## Work to complete
Go through the entries below and print, exactly, the lines starting at the one with "p[gEAoCg, 6: 30 -> 41" and ending at the one with "p[gEAoCg, 12: none -> 37", keeping both ends and no others.

## Record excerpts

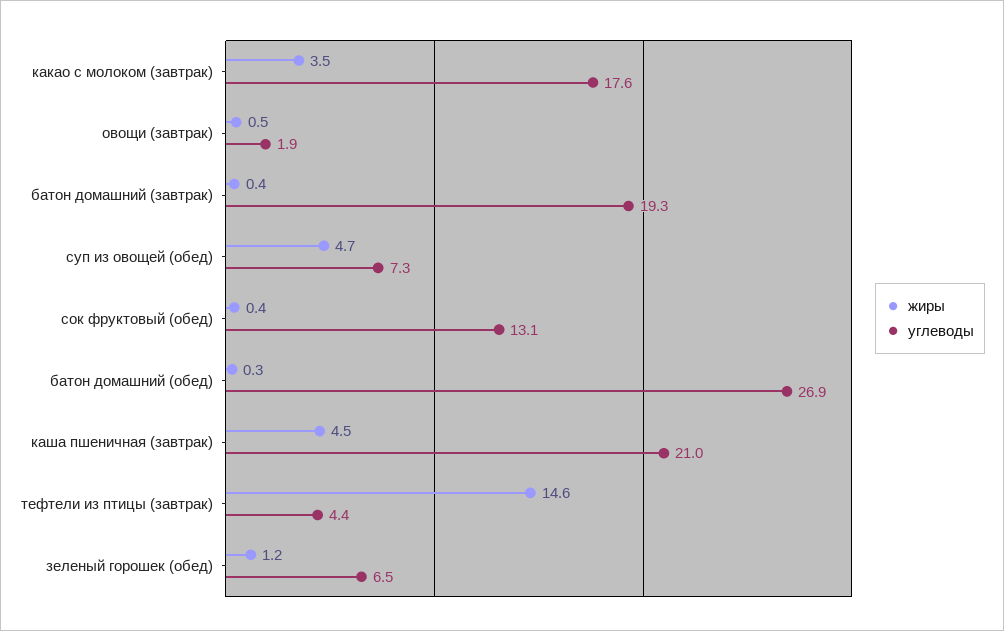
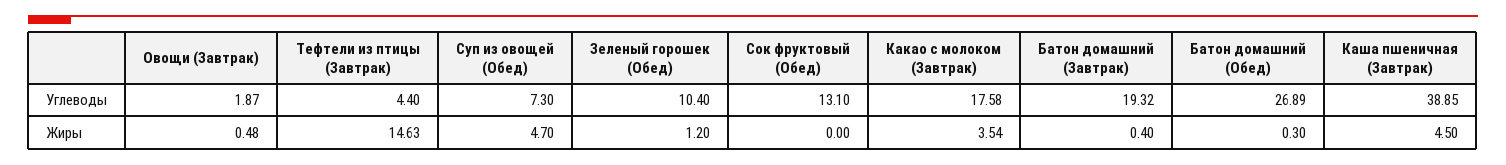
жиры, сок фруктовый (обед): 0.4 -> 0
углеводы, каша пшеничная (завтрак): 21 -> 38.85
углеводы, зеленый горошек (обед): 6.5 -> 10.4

---

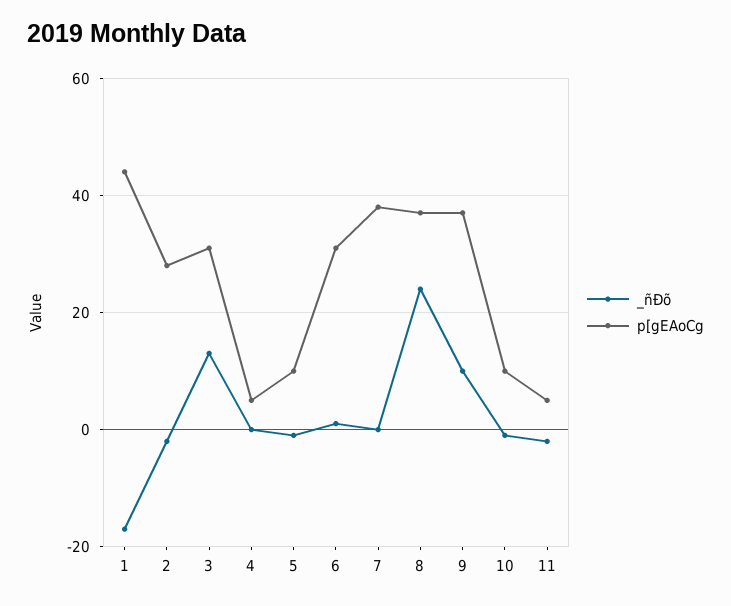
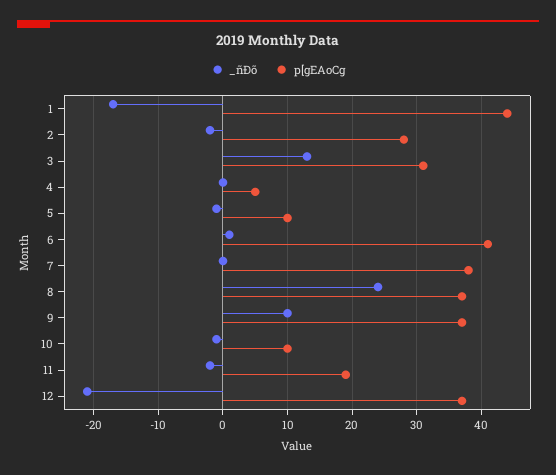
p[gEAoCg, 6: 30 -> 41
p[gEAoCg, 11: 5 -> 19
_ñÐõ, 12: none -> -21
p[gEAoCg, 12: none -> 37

## Your response
p[gEAoCg, 6: 30 -> 41
p[gEAoCg, 11: 5 -> 19
_ñÐõ, 12: none -> -21
p[gEAoCg, 12: none -> 37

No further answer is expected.